Main repository for the data.gov service
https://data.gov
Other
646 stars 101 forks source link

disallow deletion of parent dataset within a Collection #4594

Open Jin-Sun-tts opened 9 months ago

Jin-Sun-tts commented 9 months ago

How to reproduce

Related #4553

in the local environment, find a collection and run ckan dataset purge/delete <collection_package_id>.

Expected behavior

The expected behavior is that for a collection, it should not be allowed to delete a parent dataset if there are still children datasets associated with it.

Actual behavior

The actual behavior observed is that parent datasets were deleted even when there were other datasets within the same collection.

Sketch

To address this issue, we need to implement logic at the delete stage. If a collection contains children datasets, the system should prevent the deletion of the parent dataset. This will ensure that parent datasets are retained as long as they have associated children datasets.

FuhuXia commented 9 months ago

One tricky situation to be included in the test is that a parent dataset and all its children datasets are to be deleted in one harvest job. In this case we should allow deleting the parent.

jbrown-xentity commented 9 months ago

I would consider this differently. If a parent dataset is removed without it's children, I would consider 2 scenarios of what a data provider would expect:

  1. The child datasets should be deleted as well
  2. The child datasets should have their reference to the parent removed, making them normal dataset records (and not associated with a non-existent parent)

Really this situation shouldn't exist if datasets are managed appropriately by data providers, but we can't rely on that. Every response seems like a hack. However, keeping the parent dataset when it's been removed from the source feels wrong.

jbrown-xentity commented 9 months ago

Not the same, but for reference we do something similar in datagov-dedupe, whereby if we need to remove a duplicate parent, we loop through all the children and make sure it points to the correct new parent. We could just remove the reference to the parent if the parent is deleted...

nickumia commented 9 months ago

The child datasets should have their reference to the parent removed, making them normal dataset records (and not associated with a non-existent parent)

As an outsider perspective, I think the second option seems more logical.

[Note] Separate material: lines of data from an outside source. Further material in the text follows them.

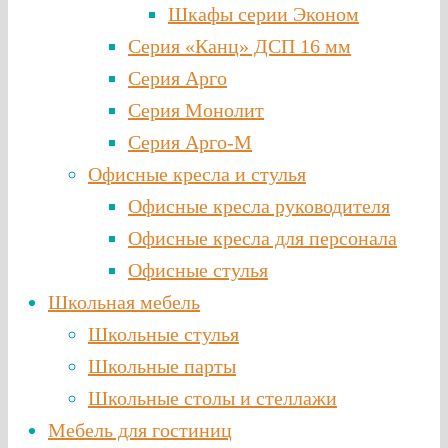
Шкафы серии Эконом
Серия «Канц» ДСП 16 мм
Серия Арго
Серия Монолит
Серия Арго-М
Офисные кресла и стулья
Офисные кресла руководителя
Офисные кресла для персонала
Офисные стулья
Школьная мебель
Школьные стулья
Школьные парты
Школьные столы и стеллажи
Мебель для гостиниц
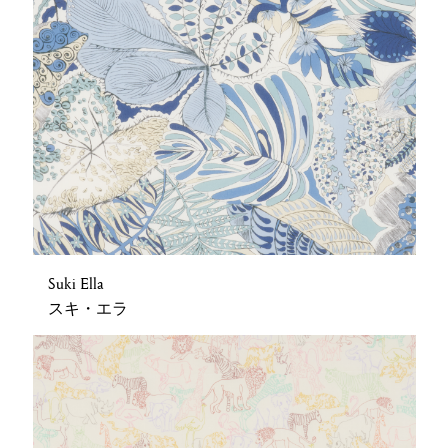
Suki Ella
スキ・エラ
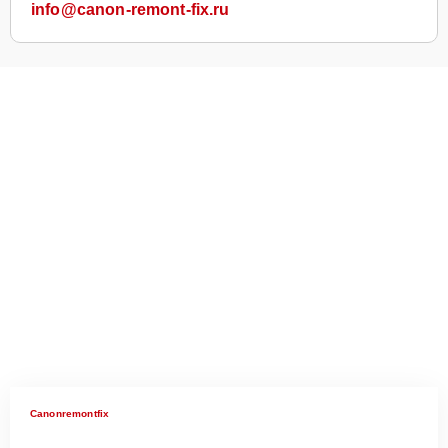
info@canon-remont-fix.ru
Canonremontfix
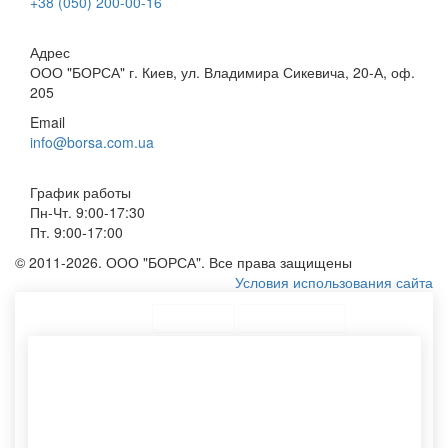
+38 (050) 200-00-16
Адрес
ООО "БОРСА" г. Киев, ул. Владимира Сикевича, 20-А, оф.
205
Email
info@borsa.com.ua
График работы
Пн-Чт. 9:00-17:30
Пт. 9:00-17:00
© 2011-2026. ООО "БОРСА". Все права защищены
Условия использования сайта
ТОП Категории
Топ меню
Ассортимент
Сумку из плащевой ткани
Пакет с логотипом на заказ
Крафтовые пакетики
Пакет бандерольный
Конверты формата а5
Полотняные мешочки
Тубус упаковочный
Эко сумка для продуктов
Этикетки самоклеящиеся
Спанбонд сумка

Given that the child datasets still exist, it would make more sense to keep them and not have the relationship to the missing parent. If data providers intended to delete child datasets, they should be on the hook for it in managing their metadata catalog.

From a data system perspective, I think it makes more sense to ensure comparisons between agency source catalog match what's in the data.gov catalog.

From a user perspective, I can't say I have a good answer.